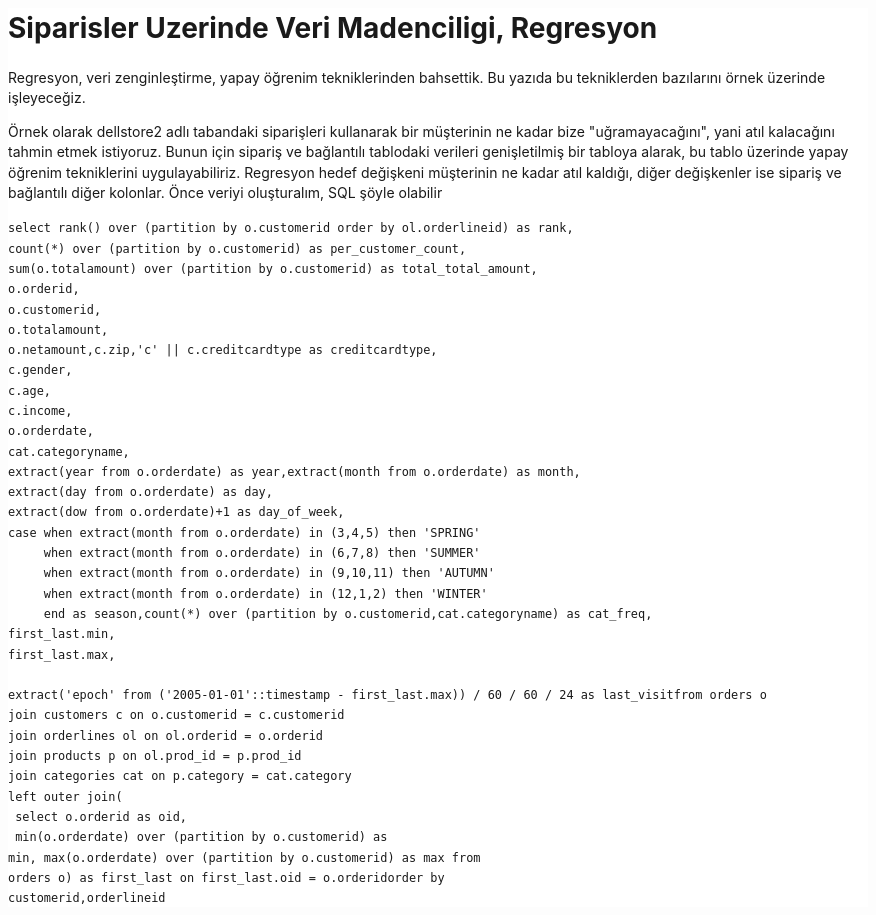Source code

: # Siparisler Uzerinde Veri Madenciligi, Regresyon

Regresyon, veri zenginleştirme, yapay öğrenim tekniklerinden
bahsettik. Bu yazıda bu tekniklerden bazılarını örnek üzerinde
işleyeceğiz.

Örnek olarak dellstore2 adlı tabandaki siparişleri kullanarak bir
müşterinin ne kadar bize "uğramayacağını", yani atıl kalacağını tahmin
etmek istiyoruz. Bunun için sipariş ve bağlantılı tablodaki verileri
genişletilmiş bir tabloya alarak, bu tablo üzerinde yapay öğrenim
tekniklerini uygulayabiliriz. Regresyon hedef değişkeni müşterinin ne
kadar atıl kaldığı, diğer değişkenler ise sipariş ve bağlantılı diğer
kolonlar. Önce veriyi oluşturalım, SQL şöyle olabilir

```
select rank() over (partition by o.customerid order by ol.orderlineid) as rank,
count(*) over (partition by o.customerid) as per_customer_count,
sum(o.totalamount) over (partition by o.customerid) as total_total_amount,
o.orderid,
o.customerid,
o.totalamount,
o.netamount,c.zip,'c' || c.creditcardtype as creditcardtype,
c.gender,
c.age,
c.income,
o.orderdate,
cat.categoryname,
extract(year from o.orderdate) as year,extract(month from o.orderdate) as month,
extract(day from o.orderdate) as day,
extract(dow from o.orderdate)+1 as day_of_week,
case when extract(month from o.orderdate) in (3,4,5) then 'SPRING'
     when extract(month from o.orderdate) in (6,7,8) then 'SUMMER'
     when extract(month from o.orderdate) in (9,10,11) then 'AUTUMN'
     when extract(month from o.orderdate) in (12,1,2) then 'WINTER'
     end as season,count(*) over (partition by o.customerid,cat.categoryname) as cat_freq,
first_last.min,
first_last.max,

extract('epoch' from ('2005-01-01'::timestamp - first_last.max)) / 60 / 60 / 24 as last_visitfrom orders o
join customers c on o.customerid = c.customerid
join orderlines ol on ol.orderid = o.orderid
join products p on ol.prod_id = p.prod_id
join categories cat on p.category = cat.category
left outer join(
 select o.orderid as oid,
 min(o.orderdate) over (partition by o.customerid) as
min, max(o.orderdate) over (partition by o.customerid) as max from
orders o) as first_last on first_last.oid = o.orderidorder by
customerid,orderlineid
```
#####
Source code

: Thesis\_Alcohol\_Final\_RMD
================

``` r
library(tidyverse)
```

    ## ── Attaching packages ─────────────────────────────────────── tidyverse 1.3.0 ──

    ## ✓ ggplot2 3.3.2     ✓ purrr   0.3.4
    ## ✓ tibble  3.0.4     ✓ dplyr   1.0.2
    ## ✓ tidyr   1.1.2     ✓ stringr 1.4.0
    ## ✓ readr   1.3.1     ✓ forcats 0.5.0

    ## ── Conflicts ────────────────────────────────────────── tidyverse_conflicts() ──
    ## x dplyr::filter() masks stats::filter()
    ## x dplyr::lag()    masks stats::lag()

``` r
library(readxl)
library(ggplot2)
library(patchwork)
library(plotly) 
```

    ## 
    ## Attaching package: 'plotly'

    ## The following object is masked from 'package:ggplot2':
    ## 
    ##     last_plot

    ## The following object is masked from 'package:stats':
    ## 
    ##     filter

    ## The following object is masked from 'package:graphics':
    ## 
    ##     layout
#####
> _What the task asks_
What lines of the data contain the string "Attaching"? List them.

> _Result_
    ## ── Attaching packages ─────────────────────────────────────── tidyverse 1.3.0 ──
    ## Attaching package: 'plotly'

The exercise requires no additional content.